Just before Christmas I was working with Eliise and Lawrence and we observed port exhaustion during load testing of a Golang application that makes HTTP requests against an API. I hoped for a quick win and had a quick scan of the code but that confirmed that the was correctly reading the Body
and calling Close
- time to dig a bit deeper.
After some head-scratching we noticed that the code creates a new http.Client
for each request. Not only that, when it creates the http.Client
it also assigns a Transport
instance. This last piece is very important - the docs for Transport
state:
By default, Transport caches connections for future re-use. This may leave many open connections when accessing many hosts. This behavior can be managed using Transport’s CloseIdleConnections method and the MaxIdleConnsPerHost and DisableKeepAlives fields.
and then goes on to say
Transports should be reused instead of created as needed. Transports are safe for concurrent use by multiple goroutines.

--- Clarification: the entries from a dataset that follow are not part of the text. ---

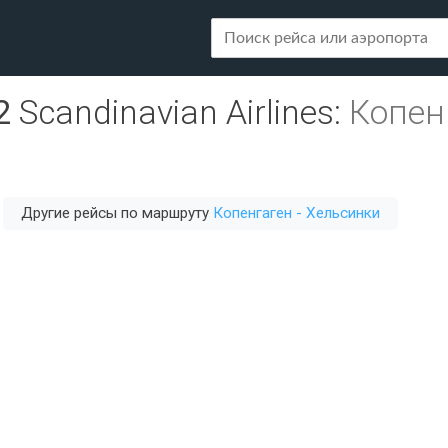
2
Scandinavian Airlines
:
Копен
Другие рейсы по маршруту
Копенгаген - Хельсинки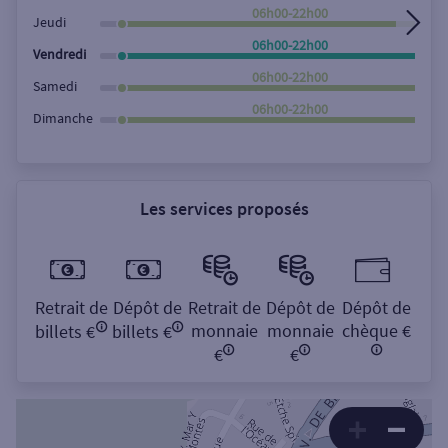
06h00-22h00
Jeudi
06h00-22h00
Vendredi
06h00-22h00
Samedi
06h00-22h00
Dimanche
Les services proposés
Retrait de
Dépôt de
Retrait de
Dépôt de
Dépôt de
monnaie
monnaie
chèque €
billets €
billets €
€
€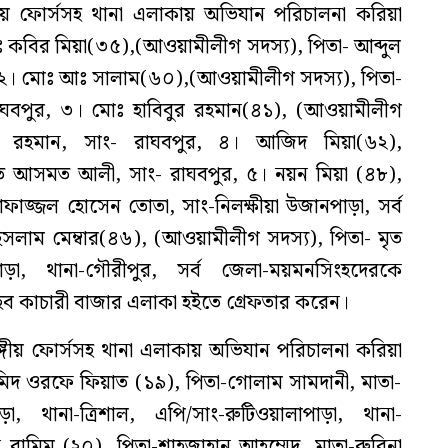
 ফোর্সসহ থানা এলাকায় অভিযান পরিচালনা করিয়া
ঃ কবির মিয়া(৩৫),(আওয়ামীলীগ সদস্য), পিতা- আব্দুল
ড়া, ২। মোঃ আঃ সালাম(৬০),(আওয়ামীলীগ সদস্য), পিতা-
াঘবপুর, ৩। মোঃ হাবিবুর রহমান(৪১), (আওয়ামীলীগ
কুর রহমান, সাং- রাঘবপুর, ৪। আজিদ মিয়া(৬২),
ৃত আসমত আলী, সাং- রাঘবপুর, ৫। নয়ন মিয়া (৪৮),
াজ্জল হোসেন তোতা, সাং-নিলক্ষীয়া উজানপাড়া, সর্ব
সলাম মেম্বার(৪৬), (আওয়ামীলীগ সদস্য), পিতা- মৃত
া, থানা-গৌরীপুর, সর্ব জেলা-ময়মনসিংহদেরকে
ব কাচারী বাজার এলাকা হইতে গ্রেফতার করেন।
গীয় ফোর্সসহ থানা এলাকায় অভিযান পরিচালনা করিয়া
মিদ ওরফে ফিয়াত (১৯), পিতা-গোলাম সামদানী, মাতা-
, থানা-ত্রিশাল, এপি/সাং-রুটিওয়ালাপাড়া, থানা-
রামিম (২০), পিতা-শাহজাহান আহম্মেদ, মাতা-রুবিনা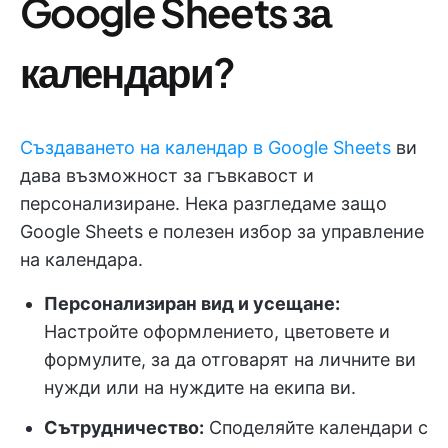
Google Sheets за
календари?
Създаването на календар в Google Sheets
ви
дава възможност за гъвкавост и
персонализиране. Нека разгледаме защо
Google Sheets е полезен избор за управление
на календара.
Персонализиран вид и усещане:
Настройте оформлението, цветовете и
формулите, за да отговарят на личните ви
нужди или на нуждите на екипа ви.
Сътрудничество:
Споделяйте календари с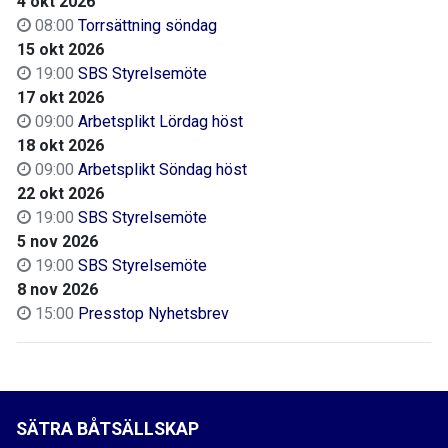
4 okt 2026
08:00
Torrsättning söndag
15 okt 2026
19:00
SBS Styrelsemöte
17 okt 2026
09:00
Arbetsplikt Lördag höst
18 okt 2026
09:00
Arbetsplikt Söndag höst
22 okt 2026
19:00
SBS Styrelsemöte
5 nov 2026
19:00
SBS Styrelsemöte
8 nov 2026
15:00
Presstop Nyhetsbrev
SÄTRA BÅTSÄLLSKAP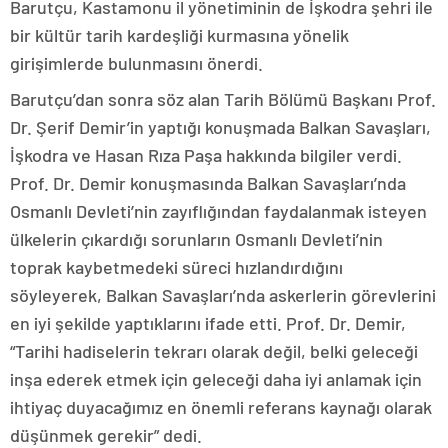
Barutçu, Kastamonu il yönetiminin de İşkodra şehri ile
bir kültür tarih kardeşliği kurmasına yönelik
girişimlerde bulunmasını önerdi.
Barutçu’dan sonra söz alan Tarih Bölümü Başkanı Prof.
Dr. Şerif Demir’in yaptığı konuşmada Balkan Savaşları,
İşkodra ve Hasan Rıza Paşa hakkında bilgiler verdi.
Prof. Dr. Demir konuşmasında Balkan Savaşları’nda
Osmanlı Devleti’nin zayıflığından faydalanmak isteyen
ülkelerin çıkardığı sorunların Osmanlı Devleti’nin
toprak kaybetmedeki süreci hızlandırdığını
söyleyerek, Balkan Savaşları’nda askerlerin görevlerini
en iyi şekilde yaptıklarını ifade etti. Prof. Dr. Demir,
“Tarihi hadiselerin tekrarı olarak değil, belki geleceği
inşa ederek etmek için geleceği daha iyi anlamak için
ihtiyaç duyacağımız en önemli referans kaynağı olarak
düşünmek gerekir” dedi.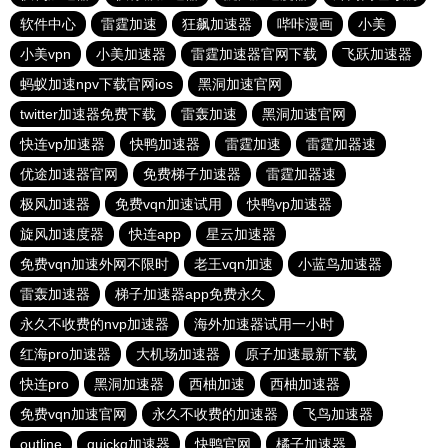
软件中心
雷霆加速
狂飙加速器
哔咔漫画
小美
小美vpn
小美加速器
雷霆加速器官网下载
飞跃加速器
蚂蚁加速npv下载官网ios
黑洞加速官网
twitter加速器免费下载
雷轰加速
黑洞加速官网
快连vp加速器
快鸭加速器
雷霆加速
雷霆加器速
优途加速器官网
免费梯子加速器
雷霆加器速
极风加速器
免费vqn加速试用
快鸭vp加速器
旋风加速度器
快连app
星云加速器
免费vqn加速外网不限时
老王vqn加速
小蓝鸟加速器
雷轰加速器
梯子加速器app免费永久
永久不收费的nvp加速器
海外加速器试用一小时
红海pro加速器
大机场加速器
原子加速最新下载
快连pro
黑洞加速器
西柚加速
西柚加速器
免费vqn加速官网
永久不收费的加速器
飞鸟加速器
outline
quickq加速器
快鸭官网
橘子加速器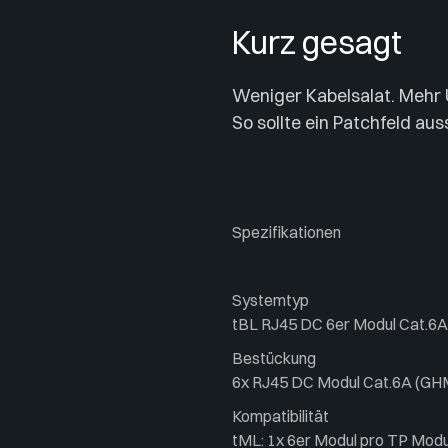
Kurz gesagt
Weniger Kabelsalat. Mehr 
So sollte ein Patchfeld au
Spezifikationen
Systemtyp
tBL RJ45 DC 6er Modul Cat.6A
Bestückung
6x RJ45 DC Modul Cat.6A (GHMT
Kompatibilität
tML: 1x 6er Modul pro TP Modu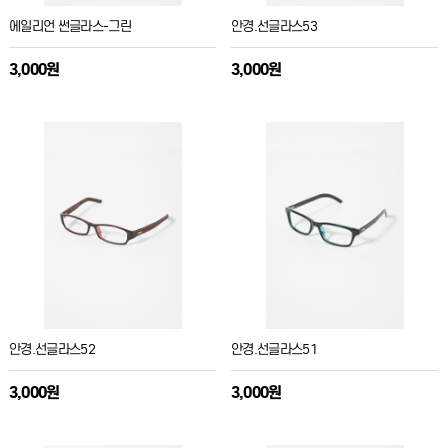
에일리언 썬글라스-그린
안경.선글라스53
3,000원
3,000원
안경.선글라스52
안경.선글라스51
3,000원
3,000원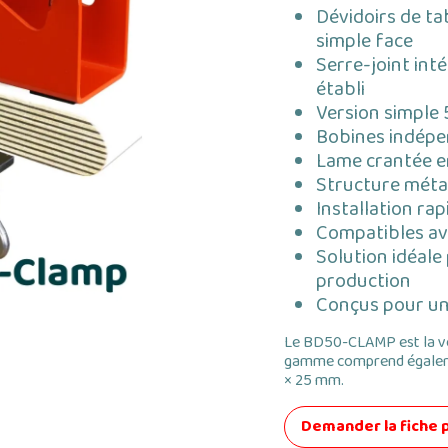
Dévidoirs de ta
simple face
Serre-joint int
établi
Version simple
Bobines indépe
Lame crantée e
Structure métal
Installation ra
Compatibles av
Solution idéale
production
Conçus pour un 
Le BD50-CLAMP est la v
gamme comprend égaleme
× 25 mm.
Demander la fiche 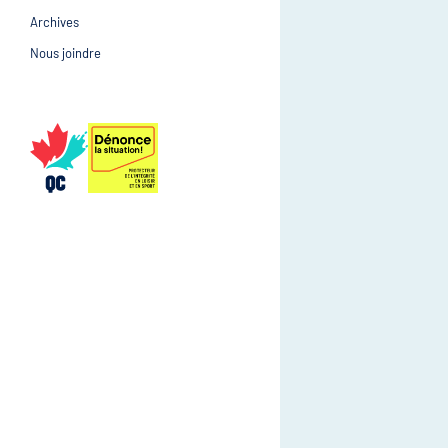
Archives
Prévention et suivi d
Gestion et gouvernance
Nous joindre
Gestion et gouvernan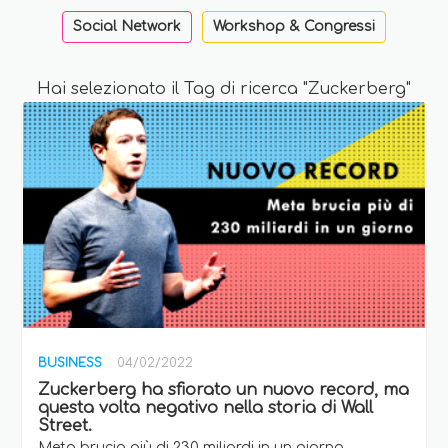
Social Network
Workshop & Congressi
Hai selezionato il Tag di ricerca "Zuckerberg"
BUSINESS
04/02/2022
Zuckerberg ha sfiorato un nuovo record, ma
questa volta negativo nella storia di Wall
Street.
Meta brucia più di 230 miliardi in un giorno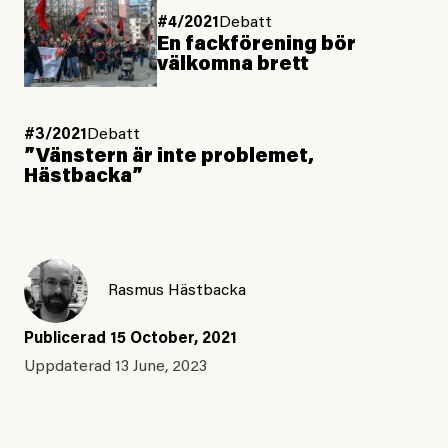
#4/2021
Debatt
En fackförening bör
välkomna brett
#3/2021
Debatt
”Vänstern är inte problemet,
Hästbacka”
Rasmus Hästbacka
Publicerad
15 October, 2021
Uppdaterad
13 June, 2023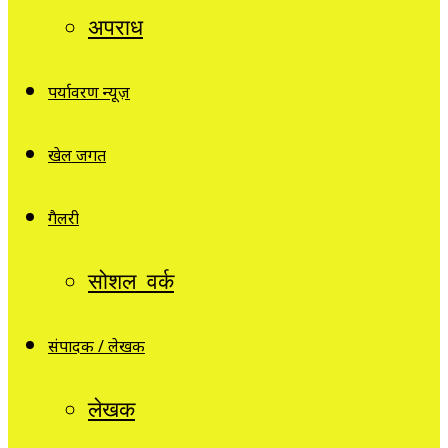
अपराध
पर्यावरण न्यूज़
खेल जगत
गैलरी
सोशल वर्क
संपादक / लेखक
लेखक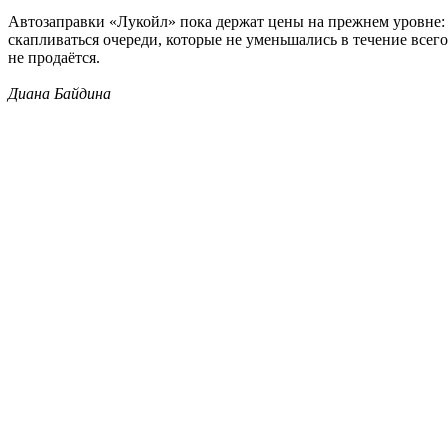
Автозаправки «Лукойл» пока держат цены на прежнем уровне: лит
скапливаться очереди, которые не уменьшались в течение всег
не продаётся.
Диана Байдина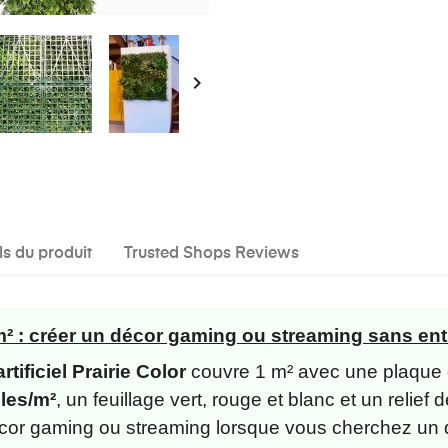

ls du produit
Trusted Shops Reviews
 m² : créer un décor gaming ou streaming sans ent
rtificiel Prairie Color
couvre 1 m² avec une plaque d
lles/m²
, un feuillage vert, rouge et blanc et un relief 
cor gaming ou streaming lorsque vous cherchez un 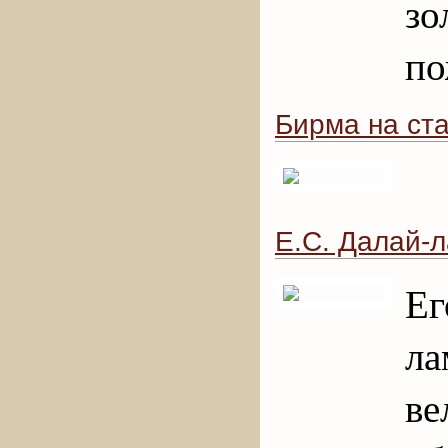
з
по
Бирма на ст
Е.С. Далай-
Ег
л
в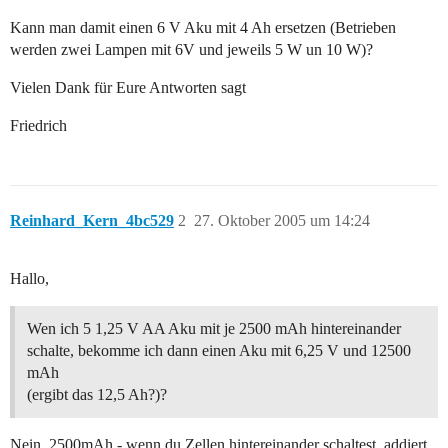
Kann man damit einen 6 V Aku mit 4 Ah ersetzen (Betrieben
werden zwei Lampen mit 6V und jeweils 5 W un 10 W)?
Vielen Dank für Eure Antworten sagt
Friedrich
Reinhard_Kern_4bc529
2
27. Oktober 2005 um 14:24
Hallo,
Wen ich 5 1,25 V AA Aku mit je 2500 mAh hintereinander
schalte, bekomme ich dann einen Aku mit 6,25 V und 12500
mAh
(ergibt das 12,5 Ah?)?
Nein, 2500mAh - wenn du Zellen hintereinander schaltest, addiert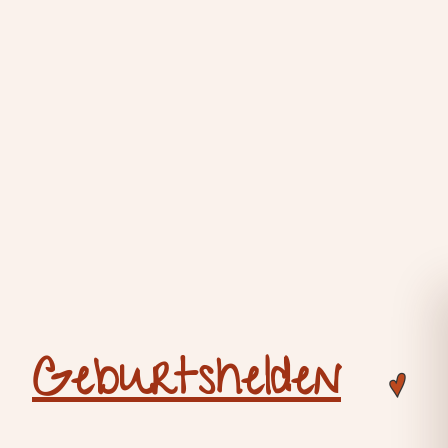
Geburtshelden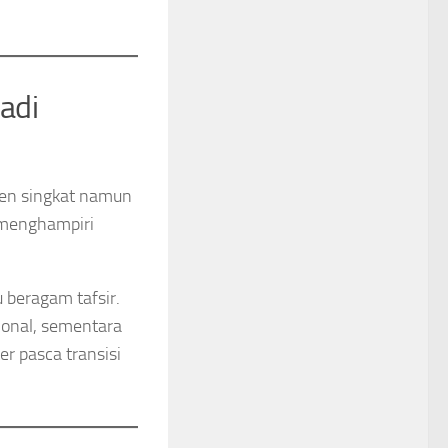
adi
omen singkat namun
t menghampiri
 beragam tafsir.
ional, sementara
er pasca transisi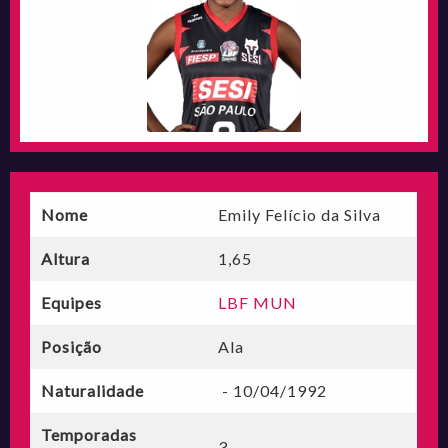
Nome
Emily Felício da Silva
Altura
1,65
Equipes
LBF MUN
Posição
Ala
Naturalidade
- 10/04/1992
Temporadas
3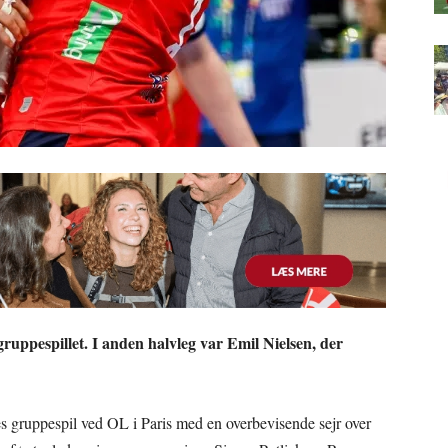
ruppespillet. I anden halvleg var Emil Nielsen, der
s gruppespil ved OL i Paris med en overbevisende sejr over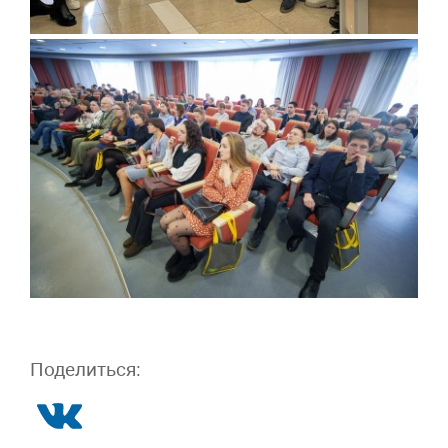
Поделиться: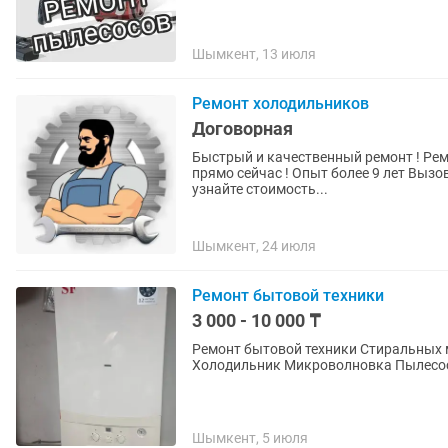
Шымкент, 13 июля
Ремонт холодильников
Договорная
Быстрый и качественный ремонт ! Ремонт
прямо сейчас ! Опыт более 9 лет Вызов и диагностика бесплатно при ремонте ! Звоните и
узнайте стоимость...
Шымкент, 24 июля
Ремонт бытовой техники
3 000 - 10 000 ₸
Ремонт бытовой техники Стиральных машин Газовый колонка Котел Кондиционер
Холодильник Микроволновка П
Шымкент, 5 июля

That means that any of the examples below will re-use connections (assuming that the Body is fully read and closed.)
Using DefaultClient
:
// Uses http.DefaultClient which in turn uses the same http.DefaultTransport instance
http.Get("http://example.com")
Not specifying the Transport
so using DefaultTransport
:
// Transport not set, so http.DefaultTransport instance is used
client := &http.Client{}
client.Get("http://example.com")
Using a shared Transport
value:
// Transport set to a cached value
client := &http.Client{
Transport: transport, // assuming that transport is a fixed value for this example!
}
client.Get("http://example.com")
However, what will not re-use connections is to create a new Transport
instance for each http.Client
:
// New Transport for each client/call means that connections cannot be re-used
// This leads to port exhaustion under load :-(
client := &http.Client{
Transport: &http.Transport{
// insert config here
},
}
client.Get("http://example.com")
Since we were in the category of the last example, the code we were testing wasn’t re-using connection across requests which triggered the port-exhaustion under load. A tweak to cache the http.Client
across requests (as per the go docs) and we were back off and testing again!